The article states that stored passwords are in the cache. I use Safari on Mac which stores passwords in your Keychain. It doesn't delete without your permission, backed up on Time Machine, and moves with a standard restore or system migration. His suggestion of a third-party app really just needs to be changed to better handling of stored passwords in Firefox.
And that goes without saying things like OpenID or equavalents. Ideally you just have one Very Trusted person to give a password to. (Of course OpenID has its own share of problems. )
A few years ago, Ka-Ping Yee wrote http://passpet.org/ with my assistance. Unfortunately we never got it to the point of being really released as such, although the darcs repository is available. It's a variant of the sha1(sitename + secret) approach that's been mentioned in other comments, with some extra features to improve its strength against phishing and password-guessing attacks.
Shameless plug: check out my "memengo wallet" http://www.memengo.com/?src=hackernews - it's a password organizer for iPhone with optional sync to, and editing from the cloud. Client-side AES encryption and server-side AWS S3 backups every 30 minutes.
Bottom line is that your passwords are always with you - either on your iPhone, or (in a pinch) on any nearby PC with a web borwser.
I haven't, but one nice thing about 1Passwd is that I'm pretty sure that even if you don't use .mac it put your passwords on your iPhone (if you have one) with 1Passwd Touch for use when you're away from your computer.
Overall it looks like a pretty nice app, and I like that it works across browsers and makes it so easy to retrieve your passwords.
I really don't like the reliance on .mac for syncing between computers though. I feel that .mac is totally overpriced.
The good news is that you don't have to use .mac to sync: it works just fine with Dropbox (and I don't see any reason why it wouldn't with other sync system).
To be honest, I don't use the iPhone app so much mostly because I would still have to type my primary password there and it's not convenient on the screen keyboard. Also it uses a custom browser (or a browser element inside the app) and not the regular Safari. That can be an issue for some sites. But I still have it in case I need access to one of my randomly-generated password.
So the flaw is that if one site is hacked, all the sites are hacked? And because of that, people will start sending spam from my account?
That argument does not make sense. Most sites do not send things out using my name, and those that do have very limited options for spammers. For example flickr, or Hacker News.
I use the same pseudonym for several sites, some of which have my email address in my profile. If I was using the same password for all of them, access to any would mean I was compromised.

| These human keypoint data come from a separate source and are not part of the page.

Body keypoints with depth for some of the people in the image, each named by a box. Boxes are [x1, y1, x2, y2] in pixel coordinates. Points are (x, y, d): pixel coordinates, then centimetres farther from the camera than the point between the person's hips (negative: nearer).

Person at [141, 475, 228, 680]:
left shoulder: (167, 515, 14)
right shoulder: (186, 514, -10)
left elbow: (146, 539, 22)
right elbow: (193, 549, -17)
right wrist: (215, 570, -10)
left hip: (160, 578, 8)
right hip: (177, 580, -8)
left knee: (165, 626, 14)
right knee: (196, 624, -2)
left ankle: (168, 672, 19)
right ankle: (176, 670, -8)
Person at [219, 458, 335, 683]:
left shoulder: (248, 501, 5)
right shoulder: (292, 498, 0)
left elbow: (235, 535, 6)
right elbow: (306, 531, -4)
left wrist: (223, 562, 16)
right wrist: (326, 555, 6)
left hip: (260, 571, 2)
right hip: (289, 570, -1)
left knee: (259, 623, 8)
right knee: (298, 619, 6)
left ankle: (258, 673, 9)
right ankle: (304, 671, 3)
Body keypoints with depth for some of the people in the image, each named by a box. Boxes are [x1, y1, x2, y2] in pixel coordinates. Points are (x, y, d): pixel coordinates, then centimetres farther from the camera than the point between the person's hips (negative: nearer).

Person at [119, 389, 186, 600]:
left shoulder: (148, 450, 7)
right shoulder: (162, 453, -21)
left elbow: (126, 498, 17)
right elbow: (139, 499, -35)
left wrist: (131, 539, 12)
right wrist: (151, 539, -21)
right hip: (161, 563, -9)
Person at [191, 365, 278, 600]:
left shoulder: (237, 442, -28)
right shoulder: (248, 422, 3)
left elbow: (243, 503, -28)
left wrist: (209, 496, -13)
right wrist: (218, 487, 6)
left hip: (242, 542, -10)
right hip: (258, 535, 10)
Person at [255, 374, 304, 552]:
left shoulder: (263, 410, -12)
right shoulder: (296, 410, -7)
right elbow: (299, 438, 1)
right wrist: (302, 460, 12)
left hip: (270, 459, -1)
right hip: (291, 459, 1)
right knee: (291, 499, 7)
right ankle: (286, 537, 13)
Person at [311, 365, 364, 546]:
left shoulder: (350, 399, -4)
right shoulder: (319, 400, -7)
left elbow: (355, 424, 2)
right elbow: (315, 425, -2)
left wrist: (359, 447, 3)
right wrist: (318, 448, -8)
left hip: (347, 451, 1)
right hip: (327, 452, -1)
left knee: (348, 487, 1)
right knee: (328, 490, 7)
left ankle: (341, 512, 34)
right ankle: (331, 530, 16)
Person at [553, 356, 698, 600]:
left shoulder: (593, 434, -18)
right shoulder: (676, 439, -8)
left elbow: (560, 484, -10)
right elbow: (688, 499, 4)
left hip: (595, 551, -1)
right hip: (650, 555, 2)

I certainly wouldn't consider "they may know my password, but they'll never guess my email address" to be reasonable security.
Also, without claiming that password managers are a bad idea, I can confidently say that the thing you can do that is worse than having a "tiered password scheme" is not having a "tiered password scheme". I just watched someone in the security industry go through this:
Blog SQLI -> Blog Password -> Yahoo Mail Password -> GoDaddy Password, Bank Password.